*Actions to take:*
1 > Transcribe part of the passage on Alderman Stairs, beginning at the words "It is shown" and stopping after "Lion public house.".
2 > In the passage on Alderman Stairs, what was the name of the public house that stood next to the stairs?

---------- Selected text

The St. Katherine’s Suspension bridge was a proposal for a bridge to improve access between St Katherine’s Dock and the proposed South London Docks. There were many objections to the bridge, including from the City of London. The bridge was not built.
There has always been immigration into London and on the 24th April 1847, the Illustrated London News reported on arrivals at Alderman Stairs:
” IRISH IMMIGRATION INTO LONDON – The importation of Irish paupers, so much complained of in Liverpool and Glasgow, begins to wear a threatening aspect in London. On Sunday, the Prussian Eagle, from Cork, and the Limerick, from Dublin, landed 1200 Irish Paupers at Alderman’s Stairs, Lower East Smithfield. The new comers, who were in the most wretched state of distress, were forthwith distributed over the eastern part of the metropolis. The same vessels landed 1200 Irish paupers on Sunday week.”
After walking down the stairs, I crossed over onto the foreshore. The following photo is looking to the west. The stones of the stairs running into the Thames.
The pier of HMS President the Royal Naval Reserve unit associated with London is adjacent to Alderman Stairs.
If you look at old maps of east London, along the River Thames, adjacent to many of the river stairs was a public house. Probably this should not be a surprise as being next to where people were boarding or arriving on ships, was a good place to attract trade.
Sailors or passengers arriving after a long journey would probably welcome a quick stay in a pub after arriving onshore.
Adjacent to Alderman Stairs was the Cock and Lion public house, The pub had been next to the stairs from the 18th century to some point in the 1920s when it was demolished.
It is shown in the following extract from the 1895 Ordnance Survey map, just to the right of Alderman Stairs:
The pub is mentioned in a number of articles, including the Public Ledger and Daily Advertiser, dated the 1st September 1832, where a sailor, his shipmate and two women landed at Alderman Stairs from the Amity passage vessel and went straight into the Cock and Lion public house.
It was when he was in the pub that the sailor found his pocket book was missing, and accused the two women of stealing it.
One of the women asked a waterman to then row them across to the Europa Tavern at Rotherhithe, where one of the women asked the landlord to change a £5 note. Suspecting that this had been stolen from the sailor, the waterman snatched the £5 note, and both women were taken into custody.
This report, along with so many others highlight a way in which we see the north and south banks of the river has changed.
Today, the north and south banks are considered part of north and south London and therefore different. Reading books and newspapers from the 18th and 19th centuries, this separation was not that apparent – north and south banks were seen as part of the river environment rather than as different parts of London.

--------------------
---------- Provided information

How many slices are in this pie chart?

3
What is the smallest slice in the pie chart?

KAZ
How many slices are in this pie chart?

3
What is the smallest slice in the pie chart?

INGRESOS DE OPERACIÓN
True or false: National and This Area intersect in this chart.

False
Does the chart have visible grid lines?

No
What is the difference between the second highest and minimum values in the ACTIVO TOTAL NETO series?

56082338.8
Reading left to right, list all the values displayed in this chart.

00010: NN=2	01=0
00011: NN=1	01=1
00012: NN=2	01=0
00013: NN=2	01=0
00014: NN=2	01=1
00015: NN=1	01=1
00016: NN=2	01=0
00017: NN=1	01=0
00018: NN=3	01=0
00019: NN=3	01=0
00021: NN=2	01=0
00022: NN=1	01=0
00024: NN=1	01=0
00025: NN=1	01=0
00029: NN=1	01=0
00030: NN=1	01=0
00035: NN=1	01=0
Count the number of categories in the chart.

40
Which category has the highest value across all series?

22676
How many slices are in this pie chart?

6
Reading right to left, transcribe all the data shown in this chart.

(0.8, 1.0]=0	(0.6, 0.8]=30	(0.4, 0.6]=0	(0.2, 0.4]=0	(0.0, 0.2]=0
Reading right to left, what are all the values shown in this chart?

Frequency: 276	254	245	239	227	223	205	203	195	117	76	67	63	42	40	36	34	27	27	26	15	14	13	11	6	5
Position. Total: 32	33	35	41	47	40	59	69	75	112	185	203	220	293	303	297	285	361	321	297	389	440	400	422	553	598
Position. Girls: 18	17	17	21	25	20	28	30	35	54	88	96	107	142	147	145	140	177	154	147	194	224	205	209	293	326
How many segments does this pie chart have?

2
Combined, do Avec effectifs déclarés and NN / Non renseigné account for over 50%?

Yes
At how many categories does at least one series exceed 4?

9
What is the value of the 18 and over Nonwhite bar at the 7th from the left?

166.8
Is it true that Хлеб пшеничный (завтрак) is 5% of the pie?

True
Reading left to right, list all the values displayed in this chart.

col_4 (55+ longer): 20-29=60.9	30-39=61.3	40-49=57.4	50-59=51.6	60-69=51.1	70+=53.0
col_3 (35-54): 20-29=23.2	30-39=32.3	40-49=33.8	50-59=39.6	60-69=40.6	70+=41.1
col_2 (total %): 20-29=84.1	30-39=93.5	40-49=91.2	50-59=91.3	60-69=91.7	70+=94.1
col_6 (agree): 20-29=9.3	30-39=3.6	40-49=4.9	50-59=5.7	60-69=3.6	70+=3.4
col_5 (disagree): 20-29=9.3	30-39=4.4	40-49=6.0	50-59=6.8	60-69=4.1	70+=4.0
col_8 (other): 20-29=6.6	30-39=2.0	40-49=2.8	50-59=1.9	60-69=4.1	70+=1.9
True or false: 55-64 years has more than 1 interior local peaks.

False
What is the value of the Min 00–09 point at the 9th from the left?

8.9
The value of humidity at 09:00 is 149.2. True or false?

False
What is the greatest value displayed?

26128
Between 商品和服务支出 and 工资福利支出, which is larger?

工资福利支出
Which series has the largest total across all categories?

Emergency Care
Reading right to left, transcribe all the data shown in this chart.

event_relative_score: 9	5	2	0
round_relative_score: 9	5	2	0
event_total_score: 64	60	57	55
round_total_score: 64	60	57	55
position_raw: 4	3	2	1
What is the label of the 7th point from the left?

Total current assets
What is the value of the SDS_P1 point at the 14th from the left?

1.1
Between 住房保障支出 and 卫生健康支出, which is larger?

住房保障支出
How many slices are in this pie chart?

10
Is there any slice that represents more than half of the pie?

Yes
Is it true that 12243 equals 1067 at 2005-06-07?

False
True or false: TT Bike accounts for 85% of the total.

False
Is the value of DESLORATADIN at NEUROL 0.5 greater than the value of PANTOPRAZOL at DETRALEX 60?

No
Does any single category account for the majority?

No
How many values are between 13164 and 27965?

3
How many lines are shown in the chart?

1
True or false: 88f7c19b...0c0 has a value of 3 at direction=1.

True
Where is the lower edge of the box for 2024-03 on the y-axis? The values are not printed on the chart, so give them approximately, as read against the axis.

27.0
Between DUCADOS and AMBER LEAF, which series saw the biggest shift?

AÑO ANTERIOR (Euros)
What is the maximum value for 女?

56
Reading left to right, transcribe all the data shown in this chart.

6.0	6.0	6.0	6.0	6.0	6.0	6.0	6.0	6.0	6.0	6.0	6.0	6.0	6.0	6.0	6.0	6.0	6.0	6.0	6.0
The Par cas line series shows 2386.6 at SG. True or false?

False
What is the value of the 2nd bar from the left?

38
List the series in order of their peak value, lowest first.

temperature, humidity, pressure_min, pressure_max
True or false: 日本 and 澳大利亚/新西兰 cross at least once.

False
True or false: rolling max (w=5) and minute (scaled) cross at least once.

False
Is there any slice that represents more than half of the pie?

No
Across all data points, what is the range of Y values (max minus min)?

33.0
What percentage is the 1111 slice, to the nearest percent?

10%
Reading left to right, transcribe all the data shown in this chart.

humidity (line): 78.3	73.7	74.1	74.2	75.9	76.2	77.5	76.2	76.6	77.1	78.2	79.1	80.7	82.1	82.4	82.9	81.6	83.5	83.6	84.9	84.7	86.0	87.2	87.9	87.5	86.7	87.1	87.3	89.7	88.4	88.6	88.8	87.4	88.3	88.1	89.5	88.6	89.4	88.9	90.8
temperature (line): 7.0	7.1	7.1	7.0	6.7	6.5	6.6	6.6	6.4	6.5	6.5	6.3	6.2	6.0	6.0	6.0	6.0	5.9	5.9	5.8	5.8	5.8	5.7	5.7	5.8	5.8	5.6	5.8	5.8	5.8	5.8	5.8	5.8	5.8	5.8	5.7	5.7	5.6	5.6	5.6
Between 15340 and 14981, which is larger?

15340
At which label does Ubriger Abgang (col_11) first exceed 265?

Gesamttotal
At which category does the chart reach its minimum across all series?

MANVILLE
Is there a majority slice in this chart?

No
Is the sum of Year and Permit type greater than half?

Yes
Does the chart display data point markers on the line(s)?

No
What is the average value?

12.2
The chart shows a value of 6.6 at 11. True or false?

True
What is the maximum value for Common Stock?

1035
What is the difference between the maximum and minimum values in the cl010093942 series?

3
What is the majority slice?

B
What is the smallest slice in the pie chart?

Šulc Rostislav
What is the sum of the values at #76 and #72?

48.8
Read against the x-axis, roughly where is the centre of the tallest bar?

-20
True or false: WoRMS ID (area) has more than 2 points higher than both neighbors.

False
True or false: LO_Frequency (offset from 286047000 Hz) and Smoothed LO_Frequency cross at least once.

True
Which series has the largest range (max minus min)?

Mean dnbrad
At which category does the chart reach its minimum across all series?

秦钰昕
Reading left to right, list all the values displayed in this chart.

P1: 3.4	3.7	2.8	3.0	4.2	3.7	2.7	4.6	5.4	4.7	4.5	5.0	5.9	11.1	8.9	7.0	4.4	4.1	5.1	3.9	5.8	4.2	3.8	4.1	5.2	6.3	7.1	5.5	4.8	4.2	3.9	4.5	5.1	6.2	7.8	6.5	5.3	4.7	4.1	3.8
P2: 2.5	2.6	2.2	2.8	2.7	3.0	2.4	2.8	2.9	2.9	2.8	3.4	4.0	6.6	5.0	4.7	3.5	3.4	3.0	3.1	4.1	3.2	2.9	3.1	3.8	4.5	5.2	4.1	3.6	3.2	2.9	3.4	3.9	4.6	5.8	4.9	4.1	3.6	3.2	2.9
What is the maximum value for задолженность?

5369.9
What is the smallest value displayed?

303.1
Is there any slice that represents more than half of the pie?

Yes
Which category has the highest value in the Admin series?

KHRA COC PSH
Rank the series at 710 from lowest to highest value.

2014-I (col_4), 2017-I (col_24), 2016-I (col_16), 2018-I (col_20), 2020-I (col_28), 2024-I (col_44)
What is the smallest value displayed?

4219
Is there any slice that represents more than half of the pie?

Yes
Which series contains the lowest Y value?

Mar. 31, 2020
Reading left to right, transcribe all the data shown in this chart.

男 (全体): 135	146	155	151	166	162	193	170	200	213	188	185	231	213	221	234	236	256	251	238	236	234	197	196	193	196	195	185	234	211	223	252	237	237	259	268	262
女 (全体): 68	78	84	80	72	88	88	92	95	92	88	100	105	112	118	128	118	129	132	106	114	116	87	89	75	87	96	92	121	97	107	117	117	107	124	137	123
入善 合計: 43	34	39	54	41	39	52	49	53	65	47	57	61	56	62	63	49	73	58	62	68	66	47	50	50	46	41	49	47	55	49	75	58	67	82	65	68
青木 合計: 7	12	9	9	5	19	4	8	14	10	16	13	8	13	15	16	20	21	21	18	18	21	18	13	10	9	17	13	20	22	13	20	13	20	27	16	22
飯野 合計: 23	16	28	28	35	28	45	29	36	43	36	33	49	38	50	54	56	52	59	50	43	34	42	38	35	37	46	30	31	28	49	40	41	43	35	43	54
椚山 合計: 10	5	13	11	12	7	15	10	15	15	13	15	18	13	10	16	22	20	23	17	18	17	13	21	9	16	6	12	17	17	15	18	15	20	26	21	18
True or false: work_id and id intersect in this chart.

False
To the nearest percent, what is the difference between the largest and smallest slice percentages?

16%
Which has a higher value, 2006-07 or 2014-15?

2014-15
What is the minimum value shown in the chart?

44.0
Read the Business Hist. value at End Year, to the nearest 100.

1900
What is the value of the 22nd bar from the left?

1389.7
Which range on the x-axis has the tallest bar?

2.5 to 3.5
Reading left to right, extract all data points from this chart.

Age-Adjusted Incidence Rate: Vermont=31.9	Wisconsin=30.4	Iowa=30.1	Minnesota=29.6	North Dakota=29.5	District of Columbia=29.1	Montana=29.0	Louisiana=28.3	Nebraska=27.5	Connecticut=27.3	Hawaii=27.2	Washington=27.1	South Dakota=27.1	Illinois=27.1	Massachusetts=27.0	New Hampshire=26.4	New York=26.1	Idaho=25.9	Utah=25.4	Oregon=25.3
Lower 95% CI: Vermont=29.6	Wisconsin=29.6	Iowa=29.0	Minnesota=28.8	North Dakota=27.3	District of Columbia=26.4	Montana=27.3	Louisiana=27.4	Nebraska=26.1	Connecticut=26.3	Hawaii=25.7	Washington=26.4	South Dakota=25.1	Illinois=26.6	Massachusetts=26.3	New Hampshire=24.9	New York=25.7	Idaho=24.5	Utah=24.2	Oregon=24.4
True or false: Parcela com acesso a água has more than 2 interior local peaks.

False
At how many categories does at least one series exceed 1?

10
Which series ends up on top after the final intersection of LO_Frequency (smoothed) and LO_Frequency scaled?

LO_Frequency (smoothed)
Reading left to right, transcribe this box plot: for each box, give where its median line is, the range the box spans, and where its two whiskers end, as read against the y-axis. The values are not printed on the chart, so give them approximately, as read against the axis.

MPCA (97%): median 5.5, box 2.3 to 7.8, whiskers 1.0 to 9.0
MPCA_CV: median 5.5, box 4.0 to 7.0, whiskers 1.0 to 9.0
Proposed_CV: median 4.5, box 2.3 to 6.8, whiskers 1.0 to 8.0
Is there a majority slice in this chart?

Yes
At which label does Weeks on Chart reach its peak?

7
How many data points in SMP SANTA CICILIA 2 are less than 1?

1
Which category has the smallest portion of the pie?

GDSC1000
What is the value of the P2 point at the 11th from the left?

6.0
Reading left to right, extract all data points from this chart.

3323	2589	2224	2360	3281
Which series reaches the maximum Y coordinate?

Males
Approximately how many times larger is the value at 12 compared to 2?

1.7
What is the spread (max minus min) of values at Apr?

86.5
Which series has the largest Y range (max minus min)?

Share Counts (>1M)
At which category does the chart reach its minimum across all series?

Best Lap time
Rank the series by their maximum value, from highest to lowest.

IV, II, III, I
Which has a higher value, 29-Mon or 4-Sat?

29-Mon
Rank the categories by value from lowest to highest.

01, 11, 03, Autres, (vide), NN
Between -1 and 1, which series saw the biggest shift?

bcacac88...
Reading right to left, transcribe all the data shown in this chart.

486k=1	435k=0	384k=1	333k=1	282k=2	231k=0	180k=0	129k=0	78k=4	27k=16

--------------------

*Solved tasks:*
1 >
It is shown in the following extract from the 1895 Ordnance Survey map, just to the right of Alderman Stairs:
The pub is mentioned in a number of articles, including the Public Ledger and Daily Advertiser, dated the 1st September 1832, where a sailor, his shipmate and two women landed at Alderman Stairs from the Amity passage vessel and went straight into the Cock and Lion public house.

2 > The Cock and Lion